前回の三道嶺訪問では最初の夜から「花火」を拝むことができたが、今回はなかなかに苦戦した。というのも、他のツアーも同じように花火を狙うため、我々のツアーガイドであり三道嶺の花火のプロフェッショナルたる王さんが思うように行動できないことがあったのだ。王さんにおいては、花火の実現に関して昨シーズン以上の並ならぬご苦労があったに違いない。

1月2日、最後の夜。残雪の三道嶺にて、ついに花火が噴火した。もはや感覚の無い指先に全神経を注ぎ込み、轟々と迫り来る機関車にピントを合わせる。

実はこの時の花火は、我々の目前に来た時に最大の噴火を魅せてくれた。私は望遠のズームレンズを構えていたために、一番の瞬間をカメラに収めることはとうとう叶わなかったのだが…。広角のレンズを構えていた諸氏の写真を拝見し、ため息ひとつ。

最終日は、念願の機務段撮影へ。昨シーズンの撮影時は作業員がみな休憩に入ってしまい寂しい雰囲気だったが、今度はしっかり作業中であった。蒸汽と人との闘いは、なにも走行中だけではない。この機関庫の中での闘いというのも、また至上の被写体である。

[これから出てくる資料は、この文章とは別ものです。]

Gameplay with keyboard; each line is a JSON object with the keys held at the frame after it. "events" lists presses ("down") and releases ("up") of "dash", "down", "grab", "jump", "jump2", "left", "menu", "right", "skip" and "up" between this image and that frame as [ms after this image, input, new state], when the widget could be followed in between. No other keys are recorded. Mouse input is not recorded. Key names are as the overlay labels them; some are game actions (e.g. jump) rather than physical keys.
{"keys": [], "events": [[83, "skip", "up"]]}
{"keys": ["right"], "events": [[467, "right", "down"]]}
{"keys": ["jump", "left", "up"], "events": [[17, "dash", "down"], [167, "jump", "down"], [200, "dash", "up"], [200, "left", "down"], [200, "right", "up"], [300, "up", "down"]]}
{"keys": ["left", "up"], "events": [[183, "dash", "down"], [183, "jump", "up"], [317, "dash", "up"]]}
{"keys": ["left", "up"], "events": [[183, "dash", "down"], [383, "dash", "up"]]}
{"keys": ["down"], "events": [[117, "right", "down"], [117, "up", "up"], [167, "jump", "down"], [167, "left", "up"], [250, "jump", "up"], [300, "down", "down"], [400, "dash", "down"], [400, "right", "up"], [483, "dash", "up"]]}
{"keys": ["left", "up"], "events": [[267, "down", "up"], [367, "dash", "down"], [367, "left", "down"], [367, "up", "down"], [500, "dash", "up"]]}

これぞ、もうひとつの「花火」。修理中の建設8053に溶接機が充てがわれ、見事な火花を散らした。慌てて三脚にカメラを据え付け、スローシャッターで撮影。

撮影中寄ってきた犬。撮影の合間にメンバーの一人がおやつの銅鑼焼きを分け与えて以来、すっかり懐かれてしまった。さて、このワン公は、次の冬も撮影家のおこぼれに与ることはできるのだろうか。全ては、ここの建設型が生き長らえるかにかかっている。

中国現役蒸汽最後の聖地での撮影は、かくして幕を閉じた。昨シーズンと今シーズンの二度も三道嶺撮影ツアーへの参加を快諾してくださった小竹氏と、現地での快適な撮影のために奔走してくださった王国軍氏のご両名には感謝してもしきれない。願わくば、来シーズンも同じ地で再びカメラを構えられることを…。